Yvette Wohlfahrt und Florian Franke lassen ihren Naturweinen sehr viel Zeit.

Thomas Ehlke

Bei Rheingau denkt man an Riesling, Schlösser, jahrhundertealte Weinbautraditionen. Naturwein kommt einem da nicht in den Sinn. Doch hier tut sich etwas auf dem Gebiet. Eine Gruppe junger Winzerinnen und Winzer hat begonnen, das Thema in der Region zu etablieren. Noch stecken sie in den Anfängen: Bewirtschaftete Fläche und erzeugte Weinmenge sind noch gering, aber die Protagonisten haben ihr Ziel, diese Art von Weinbau und Weinen im Rheingau zu etablieren, fest ins Auge gefasst. Erste wahrnehmbare Impulse setzten sie bei der Premiere einer Naturwein-Messe in Oestrich-Winkel. Unter dem Namen „Die Glugg“ präsentierten dort sieben Weingüter ihre Naturweine.
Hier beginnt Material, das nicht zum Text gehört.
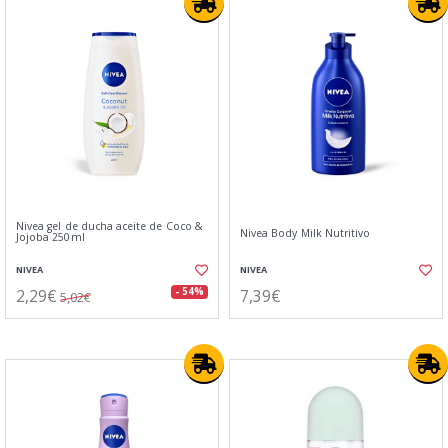
Nivea gel de ducha aceite de Coco &
Nivea Body Milk Nutritivo
Jojoba 250ml
NIVEA
NIVEA
2,29€
7,39€
- 54%
5,02€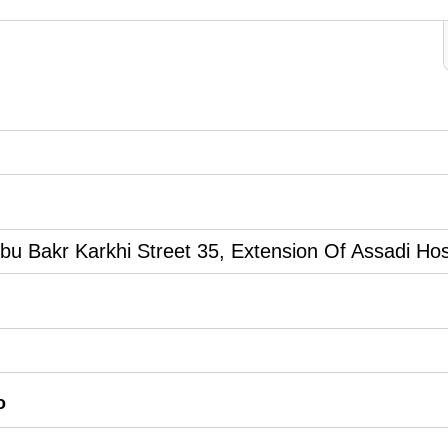
u Bakr Karkhi Street 35, Extension Of Assadi Hosp
o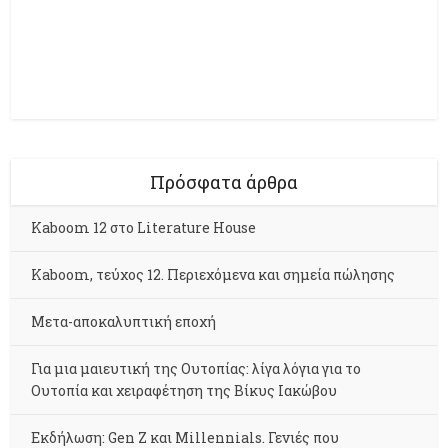
Πρόσφατα άρθρα
Kaboom 12 στο Literature House
Kaboom, τεύχος 12. Περιεχόμενα και σημεία πώλησης
Μετα-αποκαλυπτική εποχή
Για μια μαιευτική της Ουτοπίας: λίγα λόγια για το
Ουτοπία και χειραφέτηση της Βίκυς Ιακώβου
Εκδήλωση: Gen Z και Millennials. Γενιές που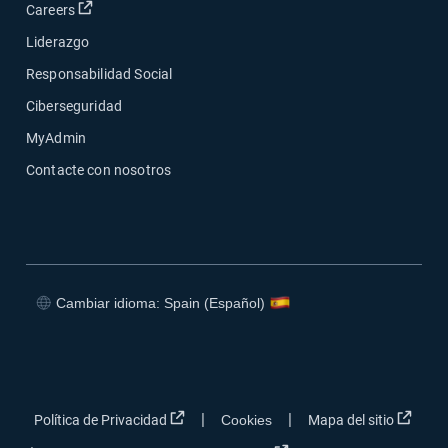
Abrir en una nueva ventana
Careers
Liderazgo
Responsabilidad Social
Ciberseguridad
MyAdmin
Contacte con nosotros
Cambiar idioma: Spain (Español)
Abrir en una nueva ventana
Abrir en una nueva ventana
Abrir en una nueva ventana
Abrir en una nueva ventana
Abrir en una nueva ventana
Abrir
|
|
Política de Privacidad
Cookies
Mapa del sitio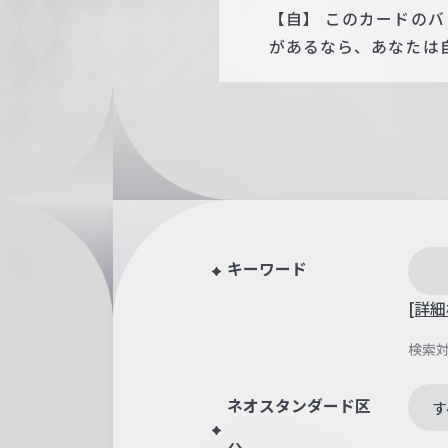
【自】 このカードの
があるなら、あなたは
キーワード
[詳細
検索
ネオスタンダード区
す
„Egal wer sich in welcher Phase befindet - ob er oder sie am Anfang steht oder schon fest im Sattel sitzt: Wir wollen das Thema gemeinsam angehen, damit nicht jeder für sich allein kämpfen muss“, erklärt Yvette Wohlfahrt. Zusammen mit ihrem Partner Florian Franke betreibt die examinierte Önologin ein 0,8 Hektar kleines Weingut in Geisenheim. Yvette und Flo(rian) stehen sinnbildlich für die noch junge Szene. Beide sind Quereinsteiger in den Weinbau, kommen aus Familien ohne Weintradition und stammen auch nicht aus der Region. Kennengelernt haben sich die Thüringerin und der Bayer beim Weinbaustudium in Geisenheim. Das ist auch der Ort, an dem sie heute ihr Weingut betreiben. Dass dies im Nebenerwerb geschieht – sie ist Dozentin an der Hochschule Geisenheim, er arbeitet als Kellermeister und Außenbetriebsleiter beim Sekthersteller Schloss Vaux -, eröffnet dem Paar ökonomische Freiräume zur Weinerzeugung.

 

“Man muss mutiger und geduldiger werden”

Cosima Lindenauer und Niklas Eisenacher wollen mit ihrem Weingut Prana Naturwein und Yoga verbinden.

Thomas Ehlke

In ihrem öko-zertifizierten Betrieb liegt der Fokus auf der akribischen Arbeit im Weinberg. Im Keller arbeiten die beiden mit Maischestandzeit sowie Spontan- und Maischegärung. „Man muss mutiger und geduldiger werden und darf nicht direkt eingreifen, wenn mal was nicht so läuft“, lenkt Flo Franke den Blick auf einen für ihn und Yvette Wohlfahrt wichtigen Faktor im Keller: Zeit. Die meisten ihrer Weine lagern mindestens zwei Jahre im Fass, bevor sie unfiltriert auf die Flasche kommen. „Da kommt nichts rein und nichts raus – und möglichst auch kein Schwefel“, bringt Flo die Naturwein-Philosophie ihres Gutes auf den Punkt.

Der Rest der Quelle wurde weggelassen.